Suppose we want to index the reuters.com front page. We can load and split the url contents with:

# !pip install beautifulsoup4 tiktoken

import bs4

from langchain.document_loaders import RecursiveUrlLoader
from langchain.text_splitter import RecursiveCharacterTextSplitter

raw_docs = RecursiveUrlLoader(
    "<https://www.reuters.com>", 
    max_depth=0, 
    extractor=lambda x: BeautifulSoup(x, "lxml").text
).load()
processed_docs = RecursiveCharacterTextSplitter.from_tiktoken_encoder(
    chunk_size=200
).split_documents(raw_docs)

And now we’re ready to index!

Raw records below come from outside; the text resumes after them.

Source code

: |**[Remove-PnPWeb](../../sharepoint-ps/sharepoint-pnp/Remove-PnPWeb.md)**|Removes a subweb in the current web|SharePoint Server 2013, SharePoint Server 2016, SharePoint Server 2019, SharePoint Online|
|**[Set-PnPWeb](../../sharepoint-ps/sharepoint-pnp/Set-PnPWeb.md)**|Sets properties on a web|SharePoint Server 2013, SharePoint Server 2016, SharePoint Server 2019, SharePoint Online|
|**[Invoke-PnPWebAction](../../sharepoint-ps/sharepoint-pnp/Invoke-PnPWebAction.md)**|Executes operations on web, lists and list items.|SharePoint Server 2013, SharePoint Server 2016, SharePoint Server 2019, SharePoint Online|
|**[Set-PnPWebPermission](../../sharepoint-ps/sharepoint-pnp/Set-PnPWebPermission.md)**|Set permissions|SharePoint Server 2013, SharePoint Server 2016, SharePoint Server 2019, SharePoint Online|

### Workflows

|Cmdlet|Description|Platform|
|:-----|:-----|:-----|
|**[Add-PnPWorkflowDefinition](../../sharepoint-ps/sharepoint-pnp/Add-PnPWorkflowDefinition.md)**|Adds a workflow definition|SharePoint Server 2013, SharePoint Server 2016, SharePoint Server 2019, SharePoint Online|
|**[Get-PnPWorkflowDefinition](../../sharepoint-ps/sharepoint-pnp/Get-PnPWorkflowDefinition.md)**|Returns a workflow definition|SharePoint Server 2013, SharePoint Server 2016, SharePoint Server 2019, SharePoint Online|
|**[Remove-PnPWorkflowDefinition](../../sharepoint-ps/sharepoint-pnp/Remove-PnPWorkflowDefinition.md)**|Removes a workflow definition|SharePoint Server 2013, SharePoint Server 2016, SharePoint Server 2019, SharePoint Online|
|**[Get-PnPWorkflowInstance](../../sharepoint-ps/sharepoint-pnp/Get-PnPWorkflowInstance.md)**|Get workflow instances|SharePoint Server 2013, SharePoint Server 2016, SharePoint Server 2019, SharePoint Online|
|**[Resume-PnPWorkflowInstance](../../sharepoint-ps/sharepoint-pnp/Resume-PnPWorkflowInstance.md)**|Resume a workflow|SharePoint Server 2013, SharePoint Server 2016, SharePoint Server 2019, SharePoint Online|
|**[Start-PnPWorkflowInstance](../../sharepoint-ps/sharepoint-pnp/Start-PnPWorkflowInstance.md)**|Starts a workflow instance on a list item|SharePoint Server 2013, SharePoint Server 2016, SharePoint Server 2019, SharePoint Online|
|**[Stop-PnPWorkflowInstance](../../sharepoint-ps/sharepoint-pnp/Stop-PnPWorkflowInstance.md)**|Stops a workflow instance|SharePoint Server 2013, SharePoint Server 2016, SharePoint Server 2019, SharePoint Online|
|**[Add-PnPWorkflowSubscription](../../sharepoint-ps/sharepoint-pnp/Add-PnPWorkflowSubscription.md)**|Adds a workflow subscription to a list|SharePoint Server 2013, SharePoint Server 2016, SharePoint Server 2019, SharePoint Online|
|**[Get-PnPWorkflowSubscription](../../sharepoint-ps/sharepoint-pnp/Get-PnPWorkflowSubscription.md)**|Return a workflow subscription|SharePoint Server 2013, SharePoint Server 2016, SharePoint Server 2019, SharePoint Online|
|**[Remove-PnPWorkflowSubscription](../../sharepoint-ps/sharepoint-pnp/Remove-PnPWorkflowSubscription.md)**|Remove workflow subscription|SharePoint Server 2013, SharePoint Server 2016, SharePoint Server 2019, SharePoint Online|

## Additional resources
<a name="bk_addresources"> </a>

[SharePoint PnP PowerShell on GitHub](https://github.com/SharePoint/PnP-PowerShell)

Suppose when we first index only the first 10 documents are on the front page:

from langchain.indexes import index

index(
    processed_docs[:10],
    record_manager,
    vector_store,
    cleanup="full",
    source_id_key="source"
)

{'num_added': 10, 'num_updated': 0, 'num_skipped': 0, 'num_deleted': 0}

And if we index an hour later, maybe 2 of the documents have changed:

index(
    process_docs[2:10] + processed_docs[-2:],
    record_manager,
    vector_store,
    cleanup="full",
    source_id_key="source",
)

{'num_added': 2, 'num_updated': 0, 'num_skipped': 8, 'num_deleted': 2}

Looking at the output, we can see that while 10 documents were indexed the actual work we did was 2 additions and 2 deletions — we added the new documents, removed the old ones and skipped all the duplicate ones.

For more in-depth examples, head to: https://python.langchain.com/docs/modules/data_connection/indexing

ChatLangChain + Indexing API

We’ve recently revamped the https://github.com/langchain-ai/chat-langchain chatbot for questions about LangChain. As part of the revamp, we revived the hosted version https://chat.langchain.com and set up a daily indexing job using the new API to make sure the chatbot is up to date with the latest LangChain developments.

Doing this was very straightforward — all we had to do was:

Set up a Supabase Postgres database to be used as a record manager,
Update our ingestion script to use the indexing API instead of inserting documents to the vector store directly,
Set up a scheduled Github Action to run the ingestion script daily. You can check out the GHA workflow here.

Conclusion

As you move your apps from prototype to production, be able to re-indexing efficiently and keep documents in your vector in sync with their source becomes very important. LangChain's new indexing API provides a clean and scalable way to do this.

Try it out and let us know what you think!